The transaction was envisioned to bolster the KCB's regional play and market share in Tanzania as part of the wider strategy to grow the contribution of its international businesses to the Group's profitability.

The BancABC Tanzanian subsidiary is owned by Tanzania Development Finance Company Limited (TDFL) which is also 68 per cent owned by African Banking Corporation Holding (ABCH) and the remaining shares are owned by the government of Tanzania.

KCB had inked the deal with Mara months after Equity Bank Group called off its plan to acquire four banking subsidiaries from Atlas Mara, saying it needed to preserve its capital in the wake of the Covid-19 pandemic.

The parties had initiated talks in April last year, but the negotiations targeting Atlas Mara’s units in Rwanda, Zambia, Tanzania and Mozambique dragged on until the pandemic hit.

The London-listed firm had said then it would seek another buyer for the four banks after the Equity deal collapsed.

KCB completed the purchase of the Rwandan bank in August, acquiring a 76 per cent stake in BPR from Atlas Mara (62 per cent) and private equity firm Arise (14 percent).
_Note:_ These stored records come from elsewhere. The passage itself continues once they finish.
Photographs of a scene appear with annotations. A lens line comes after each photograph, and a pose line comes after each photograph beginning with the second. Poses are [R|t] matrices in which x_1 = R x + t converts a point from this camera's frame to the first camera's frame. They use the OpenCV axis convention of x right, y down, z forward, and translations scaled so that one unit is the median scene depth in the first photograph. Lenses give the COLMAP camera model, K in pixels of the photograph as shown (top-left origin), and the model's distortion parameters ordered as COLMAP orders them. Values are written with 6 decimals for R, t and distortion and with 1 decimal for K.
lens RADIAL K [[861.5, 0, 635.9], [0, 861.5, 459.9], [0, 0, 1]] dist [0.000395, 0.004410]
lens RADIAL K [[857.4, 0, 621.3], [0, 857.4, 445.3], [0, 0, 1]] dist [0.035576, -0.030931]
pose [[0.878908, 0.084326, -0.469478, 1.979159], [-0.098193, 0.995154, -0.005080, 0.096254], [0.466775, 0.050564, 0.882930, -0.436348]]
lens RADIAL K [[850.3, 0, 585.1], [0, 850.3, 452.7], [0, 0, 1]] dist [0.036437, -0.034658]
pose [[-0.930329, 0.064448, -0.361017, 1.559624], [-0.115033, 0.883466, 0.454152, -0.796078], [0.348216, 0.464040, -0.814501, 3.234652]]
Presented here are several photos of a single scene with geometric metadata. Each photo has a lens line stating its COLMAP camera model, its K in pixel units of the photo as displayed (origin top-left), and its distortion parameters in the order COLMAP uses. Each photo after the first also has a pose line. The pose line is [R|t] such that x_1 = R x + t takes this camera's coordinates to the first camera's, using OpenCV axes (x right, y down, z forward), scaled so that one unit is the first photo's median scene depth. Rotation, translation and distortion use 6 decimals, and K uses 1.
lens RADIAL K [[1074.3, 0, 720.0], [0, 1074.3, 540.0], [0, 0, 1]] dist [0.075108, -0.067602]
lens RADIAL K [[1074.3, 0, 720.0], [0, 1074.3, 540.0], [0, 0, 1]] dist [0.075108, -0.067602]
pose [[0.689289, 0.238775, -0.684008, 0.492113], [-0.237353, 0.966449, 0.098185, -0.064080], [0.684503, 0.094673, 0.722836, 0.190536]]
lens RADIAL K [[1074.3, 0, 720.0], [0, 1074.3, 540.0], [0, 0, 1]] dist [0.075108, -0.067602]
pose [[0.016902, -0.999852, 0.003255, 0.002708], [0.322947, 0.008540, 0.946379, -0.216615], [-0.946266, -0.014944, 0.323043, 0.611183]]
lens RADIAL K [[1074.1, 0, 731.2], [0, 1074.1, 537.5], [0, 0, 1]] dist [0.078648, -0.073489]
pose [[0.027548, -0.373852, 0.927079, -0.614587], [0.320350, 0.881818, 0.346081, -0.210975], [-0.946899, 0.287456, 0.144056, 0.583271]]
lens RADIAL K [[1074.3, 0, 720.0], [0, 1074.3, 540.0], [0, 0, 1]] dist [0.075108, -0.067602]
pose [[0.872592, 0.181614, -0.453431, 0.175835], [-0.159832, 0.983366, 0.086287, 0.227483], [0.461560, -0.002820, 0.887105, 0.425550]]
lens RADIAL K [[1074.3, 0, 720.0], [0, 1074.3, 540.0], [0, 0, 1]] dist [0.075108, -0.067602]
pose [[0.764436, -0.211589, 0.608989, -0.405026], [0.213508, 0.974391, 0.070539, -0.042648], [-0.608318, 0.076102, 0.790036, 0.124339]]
It plans to acquire the remaining 24 percent stake owned by other minority investors.

Last week, the bank's Chief Finance Officer Lawrence Kimanthi told the Star it plans to complete the merger this month and start rebranding in January.

He termed the acquisition as strategic, adding that it contributed Sh45 billion to the Group's balance sheet now at Sh1.12 trillion. 

"We are in the process of integrating BPR with KCB infrastructure and the full rebranding process is expected to commence in January,'' Kimanthi said.